Do you collaborate with anyone, or do you do everything - all the instruments, programming, production and so on - yourself?

I get a lot of help from a guy called Akara - he helps me out on keys whenever he's available, and with the mixing process as well. That's really where the help stops, although he accompanies me for the live shows as well.

Talking of live shows - have you played many so far?

Well, for this particular EP we've only done one, and that was at the Old Queen's Head - that was for Best In Class. And on the 30th November we're playing at Le Guess Who? festival in Utrecht, Holland. What happens after that is down to my booking agent - there are talks of tour support slots, but we'll see what comes of those. What's common in this industry is nothing's solid until it's in front of you. I'm back in the studio starting the next EP, in between trying to live my life, and hopefully the offers will start coming in.

Do you have a home studio, where you can sit and tinker away with your stuff?

That's exactly what I've got! It's my old bedroom in my parent's house - that's now my studio. It's nothing like a bedroom now though.

The three videos you've made are all very striking and imaginative. How involved in their creation were you?

Very, but I still happen to be working with friends as well. People like Hesky Tucker who's a very good friend of mine - he's the one who shot the first two videos. But I'm very much involved in that side of things... perhaps too involved!

Did you come up with the ideas for each one?
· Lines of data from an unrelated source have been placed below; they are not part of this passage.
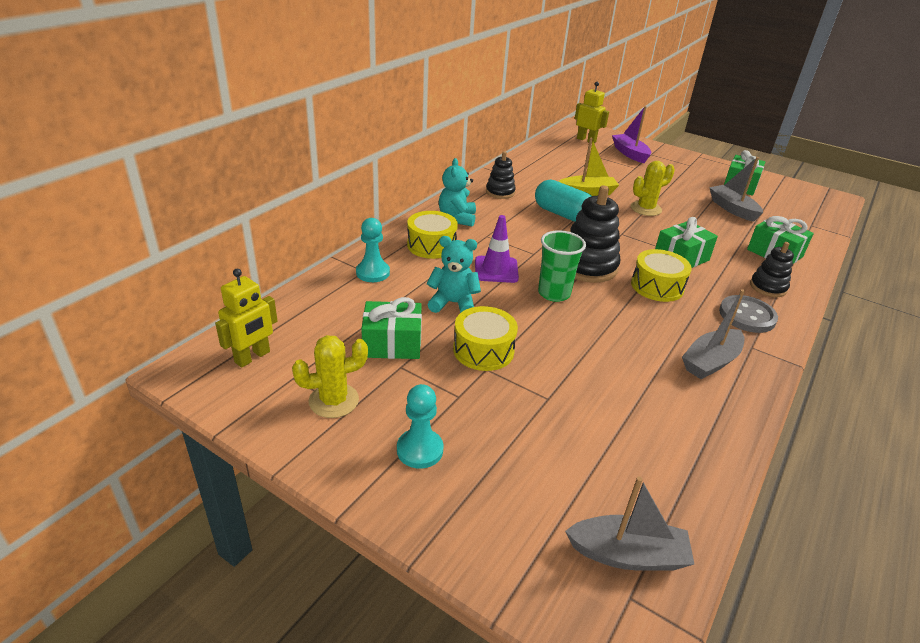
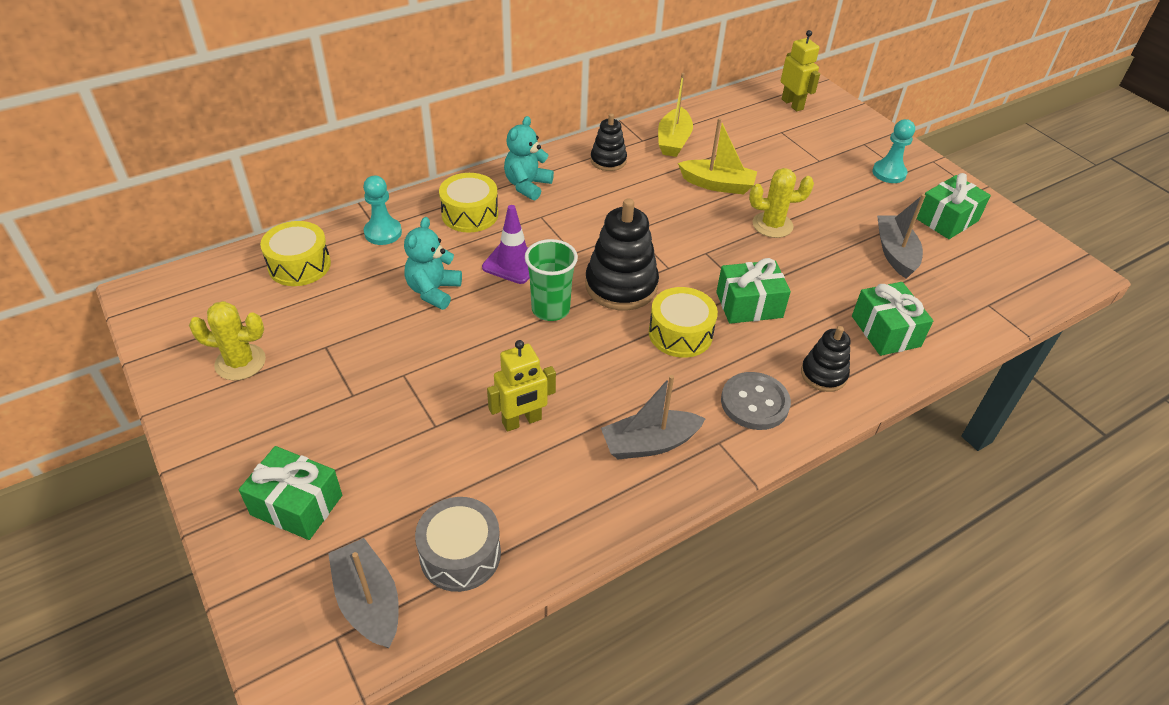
camera: 25 degrees right, 10 degrees up
(252, 357) = (206, 296): yellow robot -> yellow robot (522, 421)
(392, 344) = (337, 319): green gift -> green gift (296, 505)
(420, 450) = (274, 436): turquoise pawn -> turquoise pawn (889, 173)
(453, 303) = (433, 291): turquoise teddy bear -> turquoise teddy bear turned 105 degrees counterclockwise
(483, 350) = (418, 353): yellow drum -> yellow drum (299, 265)
(532, 173) = (673, 141): none -> yellow boat
(562, 214) = (656, 208): turquoise capsule -> none
(627, 554) = (368, 601): grey boat -> grey boat turned 150 degrees counterclockwise
(630, 154) = (833, 137): purple boat -> none
(661, 487) = (460, 554): none -> grey drum

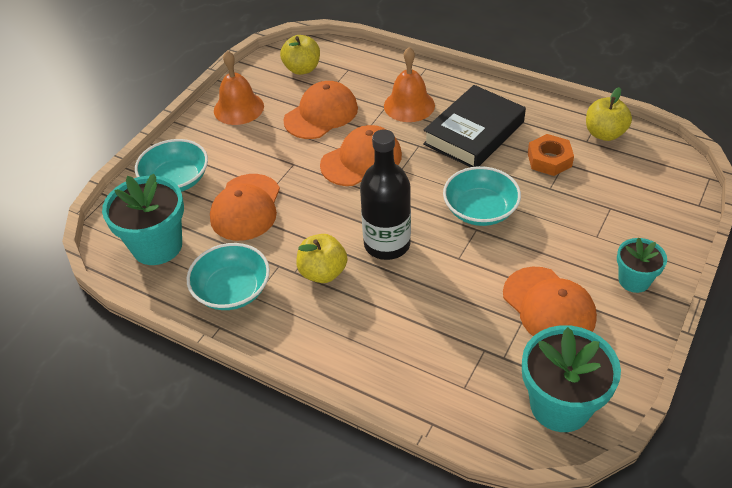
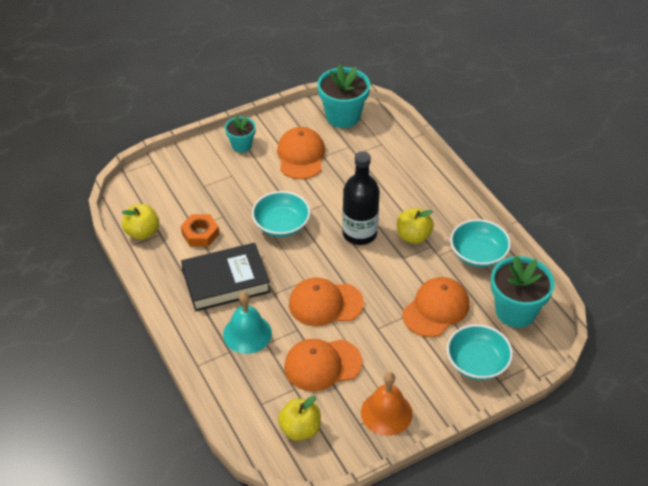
camera: 150 degrees left, 0 degrees up
(409, 105) = (247, 333): orange bell -> turquoise bell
We tend to just sit down and brainstorm ideas, and because we're friends there's no hard feelings if something gets thrown out - like we can all turn around and say: "Aw shit, that's not gonna work." We tinker around with ideas for other visuals as well, and a lot of the time stuff gets discarded because it won't work. Plus, we're limited by budget; unfortunately, no matter how imaginative we are, a lot of the time there's just no budget to match what we want to achieve.

But they look incredible - they don't look DIY or homemade in any way.

If there was a running theme through everything I'm trying to do, it's being honest about where I'm at in terms of finances and such like, but with maximum creativity. Minimum budget, maximum impact, that's what we're going for.

It can't be easy trying to break through the massed ranks of everyone making music these days. How have you gone about getting noticed?

I'm still working that one out if I'm perfectly honest! I'm putting the records out there, trying to put them in the hands of the right people, and hopefully they'll gain the right support. But I'd be lying or a fool to say it's been easy - it hasn't at all - and perhaps it's been a little more difficult because I've chosen not to conform and do another track that sounds like Rick Ross or what's expected of me given where I'm coming from, or how people might perceive me.

So what comes next in terms of recording, and looking ahead to 2014?

I'm working on the next EP, but I'm a bit undecided on the name. There's a few floating around, but it'll still be on the theme of birds. And then it's onto the album. Hopefully, all of that will happen in the next year. The big goal for 2014 is to get the records out there and let the people decide, rather than the politics or any of the usual nonsense. And whatever comes after that, great. Anything is possible.